Evaluating and Enhancing Trustworthiness of LLMs in Perception Tasks
Malsha Ashani Mahawatta Dona, Beatriz Cabrero-Daniel, Yinan Yu, Christian Berger
TL;DR
The paper investigates trustworthiness of multimodal large language models for perception tasks in ADAS/AD, with a focus on hallucination detection in pedestrian detection. It compares GPT-4V and LLaVA on Waymo and PREPER CITY datasets, evaluating detection strategies including BO3, THV, THV-2, and a physical plausibility check, using both full images and ROI-based localization with temporal data. Findings show GPT-4V generally outperforms LLaVA, while BO3 offers limited benefits for open LLMs; leveraging historical frames and plausibility checks improves detection, albeit with model-specific variability. The work provides a rigorous evaluation pipeline, data curation, and actionable guidance for designing robust, LLM-enabled perception stacks in vehicles.
Abstract
Today's advanced driver assistance systems (ADAS), like adaptive cruise control or rear collision warning, are finding broader adoption across vehicle classes.
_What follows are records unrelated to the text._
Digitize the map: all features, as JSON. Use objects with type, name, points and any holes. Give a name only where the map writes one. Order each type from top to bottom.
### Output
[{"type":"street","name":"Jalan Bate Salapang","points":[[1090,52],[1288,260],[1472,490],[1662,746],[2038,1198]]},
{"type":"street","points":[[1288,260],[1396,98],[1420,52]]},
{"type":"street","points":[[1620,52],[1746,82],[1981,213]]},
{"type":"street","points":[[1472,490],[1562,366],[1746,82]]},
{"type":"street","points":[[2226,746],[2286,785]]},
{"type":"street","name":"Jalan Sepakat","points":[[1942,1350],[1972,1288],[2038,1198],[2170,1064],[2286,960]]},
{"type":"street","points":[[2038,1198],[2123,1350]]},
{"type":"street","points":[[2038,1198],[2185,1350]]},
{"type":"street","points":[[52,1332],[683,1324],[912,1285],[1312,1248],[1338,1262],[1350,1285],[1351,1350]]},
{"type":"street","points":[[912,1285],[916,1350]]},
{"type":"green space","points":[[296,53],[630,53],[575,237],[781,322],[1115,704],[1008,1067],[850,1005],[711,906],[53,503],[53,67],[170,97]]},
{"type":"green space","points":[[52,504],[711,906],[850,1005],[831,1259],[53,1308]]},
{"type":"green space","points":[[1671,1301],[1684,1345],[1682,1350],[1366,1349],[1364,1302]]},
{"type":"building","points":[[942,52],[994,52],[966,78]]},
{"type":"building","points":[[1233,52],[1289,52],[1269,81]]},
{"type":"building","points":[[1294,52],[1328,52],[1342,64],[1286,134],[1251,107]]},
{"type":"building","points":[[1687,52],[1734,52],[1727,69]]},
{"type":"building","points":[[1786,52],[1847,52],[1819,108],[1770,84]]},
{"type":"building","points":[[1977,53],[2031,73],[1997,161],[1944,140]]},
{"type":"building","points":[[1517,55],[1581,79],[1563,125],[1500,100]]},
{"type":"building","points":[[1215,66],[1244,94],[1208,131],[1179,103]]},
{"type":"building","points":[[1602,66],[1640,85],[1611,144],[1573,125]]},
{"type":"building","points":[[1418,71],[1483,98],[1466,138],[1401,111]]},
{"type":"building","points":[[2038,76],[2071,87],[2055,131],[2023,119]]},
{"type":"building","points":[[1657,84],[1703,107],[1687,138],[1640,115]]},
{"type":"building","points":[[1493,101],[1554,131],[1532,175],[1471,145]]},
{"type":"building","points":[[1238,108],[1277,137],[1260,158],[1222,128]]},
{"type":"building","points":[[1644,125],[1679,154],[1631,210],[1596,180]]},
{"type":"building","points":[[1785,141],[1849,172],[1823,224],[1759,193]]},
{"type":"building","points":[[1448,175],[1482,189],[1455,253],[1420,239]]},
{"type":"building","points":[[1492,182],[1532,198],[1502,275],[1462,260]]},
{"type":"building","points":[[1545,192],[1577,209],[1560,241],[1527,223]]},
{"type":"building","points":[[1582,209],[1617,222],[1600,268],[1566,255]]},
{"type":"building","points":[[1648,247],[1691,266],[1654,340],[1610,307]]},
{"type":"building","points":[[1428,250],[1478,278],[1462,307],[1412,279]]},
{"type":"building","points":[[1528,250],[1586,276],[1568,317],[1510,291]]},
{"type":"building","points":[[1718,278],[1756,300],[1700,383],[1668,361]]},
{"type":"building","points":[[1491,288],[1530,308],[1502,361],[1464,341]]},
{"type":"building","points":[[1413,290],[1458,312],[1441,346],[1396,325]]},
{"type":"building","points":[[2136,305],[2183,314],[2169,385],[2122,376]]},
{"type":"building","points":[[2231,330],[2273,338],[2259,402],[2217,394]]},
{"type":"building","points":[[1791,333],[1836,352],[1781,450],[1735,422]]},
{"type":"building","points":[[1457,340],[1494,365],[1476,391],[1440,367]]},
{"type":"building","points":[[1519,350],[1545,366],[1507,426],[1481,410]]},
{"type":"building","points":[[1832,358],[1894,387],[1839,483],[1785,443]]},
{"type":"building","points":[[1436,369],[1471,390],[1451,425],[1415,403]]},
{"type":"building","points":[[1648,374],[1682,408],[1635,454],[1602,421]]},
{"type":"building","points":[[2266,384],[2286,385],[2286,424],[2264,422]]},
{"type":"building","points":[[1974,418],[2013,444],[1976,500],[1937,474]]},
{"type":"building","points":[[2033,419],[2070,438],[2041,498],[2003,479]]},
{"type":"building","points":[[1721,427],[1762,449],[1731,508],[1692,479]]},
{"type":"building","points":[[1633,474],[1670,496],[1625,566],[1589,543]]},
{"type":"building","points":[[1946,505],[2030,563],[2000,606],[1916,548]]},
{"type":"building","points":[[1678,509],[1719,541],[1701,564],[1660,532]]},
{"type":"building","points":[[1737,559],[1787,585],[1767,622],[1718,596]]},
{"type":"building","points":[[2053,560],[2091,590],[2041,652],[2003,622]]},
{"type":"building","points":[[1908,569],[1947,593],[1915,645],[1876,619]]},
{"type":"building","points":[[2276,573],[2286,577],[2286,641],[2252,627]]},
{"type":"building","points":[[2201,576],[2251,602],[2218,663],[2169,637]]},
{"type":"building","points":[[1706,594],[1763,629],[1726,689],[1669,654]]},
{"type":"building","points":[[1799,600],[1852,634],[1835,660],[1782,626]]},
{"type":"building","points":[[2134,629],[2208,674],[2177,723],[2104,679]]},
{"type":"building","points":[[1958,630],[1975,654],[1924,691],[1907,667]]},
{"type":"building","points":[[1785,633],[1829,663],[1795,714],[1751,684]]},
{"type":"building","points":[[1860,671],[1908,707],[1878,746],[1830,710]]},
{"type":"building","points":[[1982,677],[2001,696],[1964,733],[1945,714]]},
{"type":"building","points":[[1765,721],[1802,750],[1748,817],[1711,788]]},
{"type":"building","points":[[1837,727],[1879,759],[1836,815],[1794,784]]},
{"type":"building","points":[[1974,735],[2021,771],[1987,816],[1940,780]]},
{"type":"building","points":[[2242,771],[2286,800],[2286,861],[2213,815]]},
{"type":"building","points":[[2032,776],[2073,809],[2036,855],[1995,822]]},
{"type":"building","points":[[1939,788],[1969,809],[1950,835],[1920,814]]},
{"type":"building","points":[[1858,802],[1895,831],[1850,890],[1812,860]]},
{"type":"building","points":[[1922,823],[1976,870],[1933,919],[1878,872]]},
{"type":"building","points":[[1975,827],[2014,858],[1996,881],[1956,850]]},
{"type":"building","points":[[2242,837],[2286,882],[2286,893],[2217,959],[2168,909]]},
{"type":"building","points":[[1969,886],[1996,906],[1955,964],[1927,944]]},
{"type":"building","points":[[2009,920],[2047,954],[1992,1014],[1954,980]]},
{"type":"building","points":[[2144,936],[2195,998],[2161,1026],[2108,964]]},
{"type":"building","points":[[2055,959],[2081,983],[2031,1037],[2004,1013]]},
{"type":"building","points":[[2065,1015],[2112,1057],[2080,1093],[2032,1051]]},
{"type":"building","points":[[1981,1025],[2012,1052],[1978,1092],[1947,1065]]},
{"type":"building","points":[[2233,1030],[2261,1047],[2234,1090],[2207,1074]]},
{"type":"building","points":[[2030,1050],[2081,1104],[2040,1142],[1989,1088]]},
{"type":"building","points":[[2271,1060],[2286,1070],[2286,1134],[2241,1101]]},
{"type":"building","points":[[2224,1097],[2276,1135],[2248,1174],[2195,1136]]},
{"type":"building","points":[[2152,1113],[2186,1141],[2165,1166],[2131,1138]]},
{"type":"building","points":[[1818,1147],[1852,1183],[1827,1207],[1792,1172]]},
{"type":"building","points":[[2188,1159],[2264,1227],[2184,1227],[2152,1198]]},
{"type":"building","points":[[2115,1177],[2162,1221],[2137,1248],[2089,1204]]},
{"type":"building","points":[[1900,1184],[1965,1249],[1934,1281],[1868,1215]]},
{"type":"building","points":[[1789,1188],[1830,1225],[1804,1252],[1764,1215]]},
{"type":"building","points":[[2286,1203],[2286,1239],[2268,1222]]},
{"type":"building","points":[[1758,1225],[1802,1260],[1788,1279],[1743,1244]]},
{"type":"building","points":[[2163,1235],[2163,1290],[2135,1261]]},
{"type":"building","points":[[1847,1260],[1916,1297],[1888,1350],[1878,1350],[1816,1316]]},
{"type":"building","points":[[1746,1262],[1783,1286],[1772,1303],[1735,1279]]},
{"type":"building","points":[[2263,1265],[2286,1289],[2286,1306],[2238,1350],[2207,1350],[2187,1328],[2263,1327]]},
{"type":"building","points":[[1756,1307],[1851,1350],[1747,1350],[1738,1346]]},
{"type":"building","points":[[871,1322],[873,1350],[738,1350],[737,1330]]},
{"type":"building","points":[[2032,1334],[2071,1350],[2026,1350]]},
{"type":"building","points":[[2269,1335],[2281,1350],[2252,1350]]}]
Integrating such advanced, multimodal Large Language Models (LLMs) on board a vehicle, which are capable of processing text, images, audio, and other data types, may have the potential to greatly enhance passenger comfort. Yet, an LLM's hallucinations are still a major challenge to be addressed. In this paper, we systematically assessed potential hallucination detection strategies for such LLMs in the context of object detection in vision-based data on the example of pedestrian detection and localization. We evaluate three hallucination detection strategies applied to two state-of-the-art LLMs, the proprietary GPT-4V and the open LLaVA, on two datasets (Waymo/US and PREPER CITY/Sweden). Our results show that these LLMs can describe a traffic situation to an impressive level of detail but are still challenged for further analysis activities such as object localization. We evaluate and extend hallucination detection approaches when applying these LLMs to video sequences in the example of pedestrian detection. Our experiments show that, at the moment, the state-of-the-art proprietary LLM performs much better than the open LLM. Furthermore, consistency enhancement techniques based on voting, such as the Best-of-Three (BO3) method, do not effectively reduce hallucinations in LLMs that tend to exhibit high false negatives in detecting pedestrians. However, extending the hallucination detection by including information from the past helps to improve results.